Extract:
***

# To poly or not to poly?



## hendo_57_25 (Apr 26, 2011)

Alright, this is my first post/question... so here goes.

I'm currently working a picture frame that is made of solid oak. The look I am going for is an extremely distressed look. I have applied several coats of a dark walnut stain and allowed it to dry. I am now in the process of torching the frame... basically I'm taking a handheld torch and burning the wood in several spots all over the frame. Once I am finished with that I am planning on chipping and scratching the frame in several places as well. My question is, once I am finished "distressing" the frame should I apply polyurethane or not? Would that affect the "charcoaled" areas of the frame or not? And would it take away from my desired distressed look?

May be a silly question, but I have never attempted anything like this (I consider myself a beginner). Any input/advice would be greatly appreciated...


----------



## RJM (Apr 11, 2010)

I'd think that polyurethane would take away from the distressed look that you're putting so much effort into. Maybe wax would be a better finish.


----------



## mpbc48 (Sep 17, 2010)

Hi Jon,

If you already have the poly, you could test it on a scrap piece. My guess is it would give you a "shine" that you don't want. 

I wonder if a matte finish poly would work?

Mike


----------



## jlord (Nov 16, 2009)

Hi jon,
I would also suggest doing samples. I think wax would leave residue in the rougher burned areas where it is harder to buff out. Poly comes in many sheens.


----------



## RStaron (Sep 25, 2009)

You might try a rub on satin poly, maybe only one or two coats. I've used this on unstained pine and it had no shine to it. I used min-wax poly.


----------



## jw2170 (Jan 24, 2008)

G’day Jon

Welcome to the router forum. 

Thank you for joining us


----------



## bobbotron (Jan 7, 2010)

I'd suggest testing on scrap, and also testing out an oil finish, linseed maybe?


----------

***

Assignment A: List each line of the records below that contains the word "right".

***

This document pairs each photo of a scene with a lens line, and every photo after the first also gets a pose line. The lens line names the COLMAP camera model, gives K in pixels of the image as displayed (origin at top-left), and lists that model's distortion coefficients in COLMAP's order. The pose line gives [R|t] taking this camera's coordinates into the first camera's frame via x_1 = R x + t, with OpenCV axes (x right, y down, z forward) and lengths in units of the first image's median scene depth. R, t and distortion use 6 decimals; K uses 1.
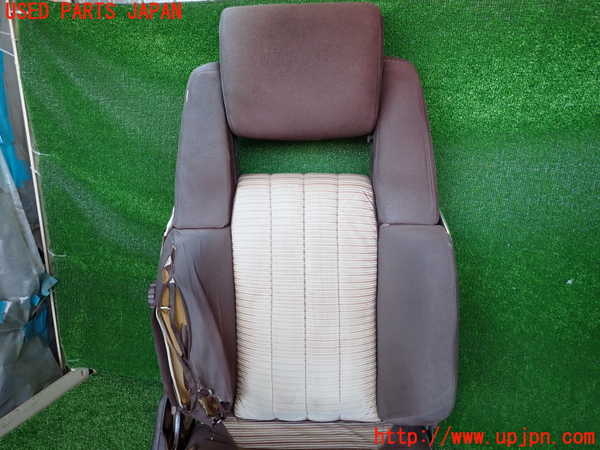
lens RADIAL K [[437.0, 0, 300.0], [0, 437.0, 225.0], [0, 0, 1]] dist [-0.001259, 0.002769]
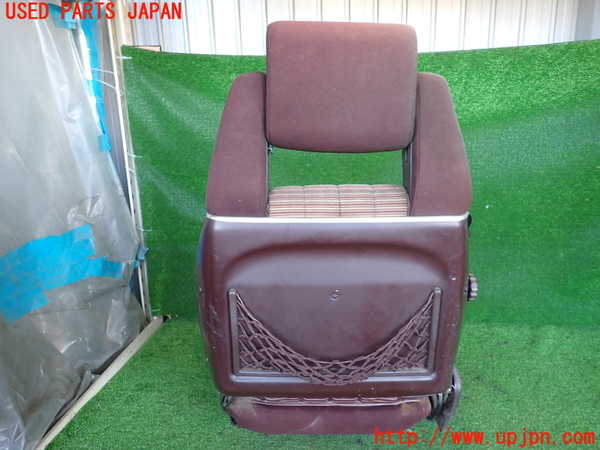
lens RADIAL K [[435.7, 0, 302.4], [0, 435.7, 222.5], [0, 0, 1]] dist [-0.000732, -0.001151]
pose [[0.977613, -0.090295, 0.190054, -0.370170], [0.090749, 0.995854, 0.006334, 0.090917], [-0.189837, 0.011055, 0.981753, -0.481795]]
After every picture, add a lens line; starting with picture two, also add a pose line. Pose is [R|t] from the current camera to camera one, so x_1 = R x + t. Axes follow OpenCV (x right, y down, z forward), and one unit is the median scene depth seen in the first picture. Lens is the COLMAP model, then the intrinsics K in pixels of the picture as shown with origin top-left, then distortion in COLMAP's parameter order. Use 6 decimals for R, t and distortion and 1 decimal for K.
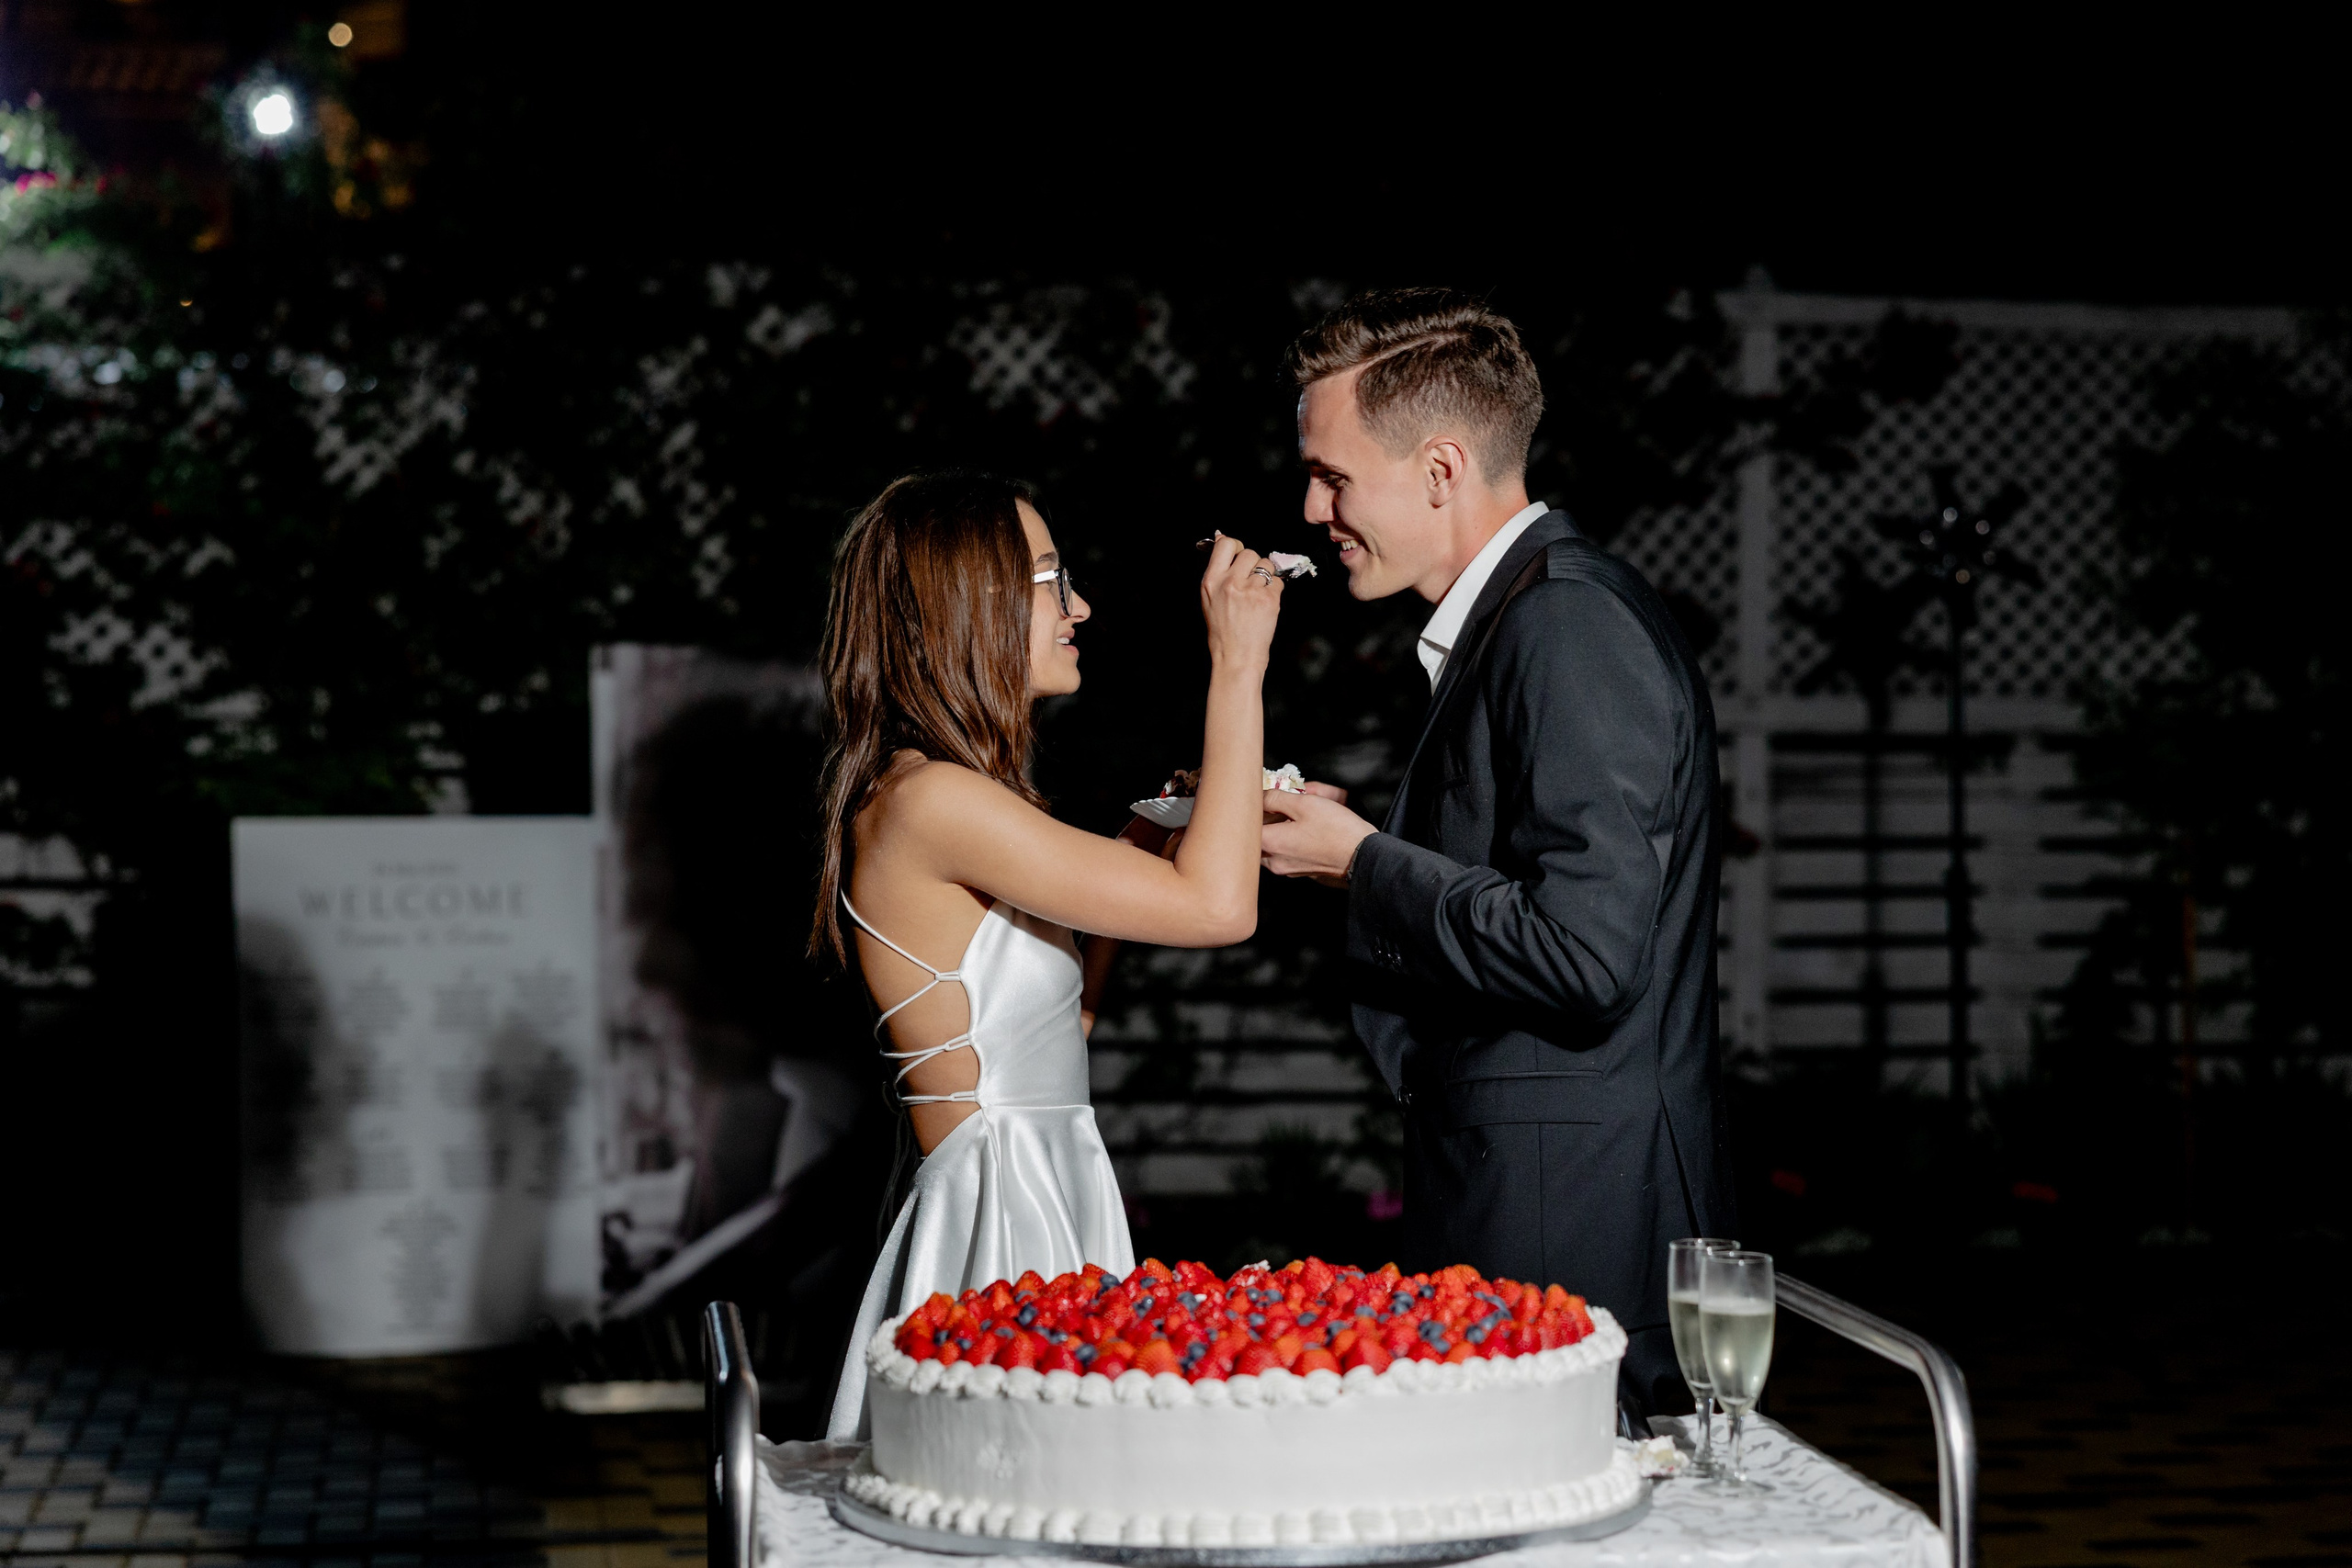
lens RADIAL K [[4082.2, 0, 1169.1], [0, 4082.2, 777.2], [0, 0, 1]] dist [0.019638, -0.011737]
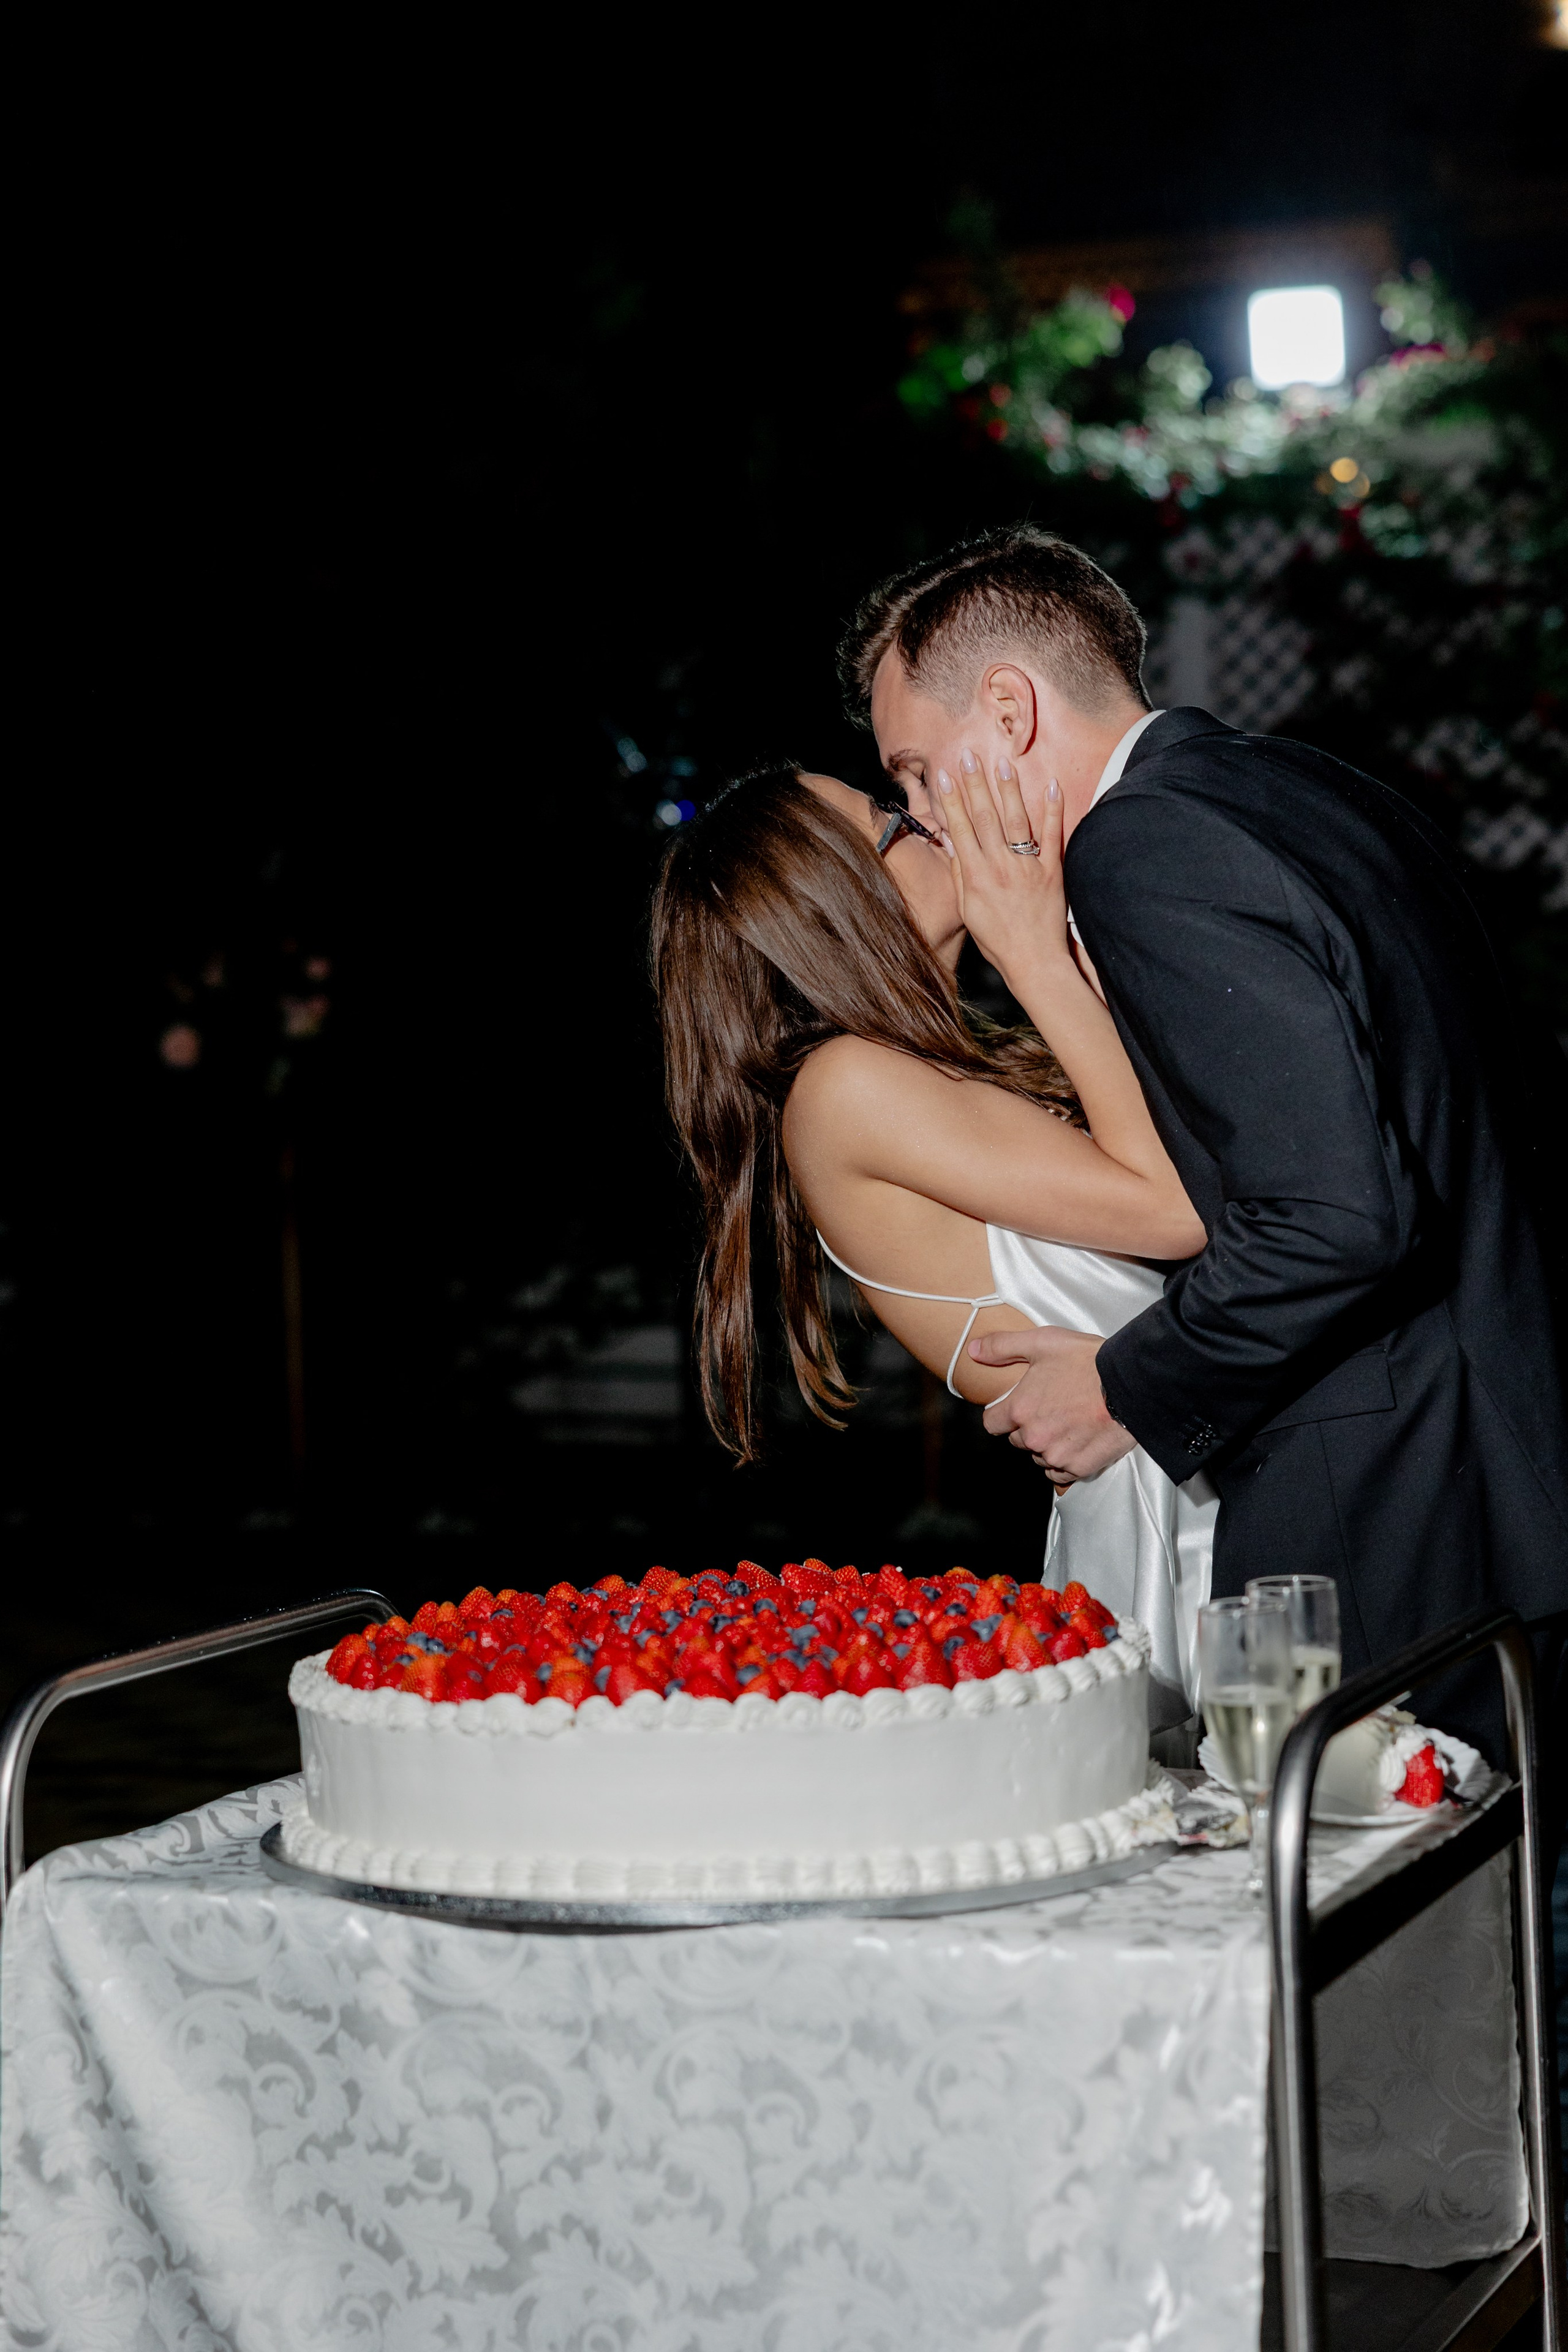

***

Assignment B: Reproduce, word for word, the entire thread above about whether to put polyurethane on a distressed oak picture frame.

Answer box A:
This document pairs each photo of a scene with a lens line, and every photo after the first also gets a pose line. The lens line names the COLMAP camera model, gives K in pixels of the image as displayed (origin at top-left), and lists that model's distortion coefficients in COLMAP's order. The pose line gives [R|t] taking this camera's coordinates into the first camera's frame via x_1 = R x + t, with OpenCV axes (x right, y down, z forward) and lengths in units of the first image's median scene depth. R, t and distortion use 6 decimals; K uses 1.
After every picture, add a lens line; starting with picture two, also add a pose line. Pose is [R|t] from the current camera to camera one, so x_1 = R x + t. Axes follow OpenCV (x right, y down, z forward), and one unit is the median scene depth seen in the first picture. Lens is the COLMAP model, then the intrinsics K in pixels of the picture as shown with origin top-left, then distortion in COLMAP's parameter order. Use 6 decimals for R, t and distortion and 1 decimal for K.

Answer box B:
# To poly or not to poly?



## hendo_57_25 (Apr 26, 2011)

Alright, this is my first post/question... so here goes.

I'm currently working a picture frame that is made of solid oak. The look I am going for is an extremely distressed look. I have applied several coats of a dark walnut stain and allowed it to dry. I am now in the process of torching the frame... basically I'm taking a handheld torch and burning the wood in several spots all over the frame. Once I am finished with that I am planning on chipping and scratching the frame in several places as well. My question is, once I am finished "distressing" the frame should I apply polyurethane or not? Would that affect the "charcoaled" areas of the frame or not? And would it take away from my desired distressed look?

May be a silly question, but I have never attempted anything like this (I consider myself a beginner). Any input/advice would be greatly appreciated...


----------



## RJM (Apr 11, 2010)

I'd think that polyurethane would take away from the distressed look that you're putting so much effort into. Maybe wax would be a better finish.


----------



## mpbc48 (Sep 17, 2010)

Hi Jon,

If you already have the poly, you could test it on a scrap piece. My guess is it would give you a "shine" that you don't want. 

I wonder if a matte finish poly would work?

Mike


----------



## jlord (Nov 16, 2009)

Hi jon,
I would also suggest doing samples. I think wax would leave residue in the rougher burned areas where it is harder to buff out. Poly comes in many sheens.


----------



## RStaron (Sep 25, 2009)

You might try a rub on satin poly, maybe only one or two coats. I've used this on unstained pine and it had no shine to it. I used min-wax poly.


----------



## jw2170 (Jan 24, 2008)

G’day Jon

Welcome to the router forum. 

Thank you for joining us


----------



## bobbotron (Jan 7, 2010)

I'd suggest testing on scrap, and also testing out an oil finish, linseed maybe?


----------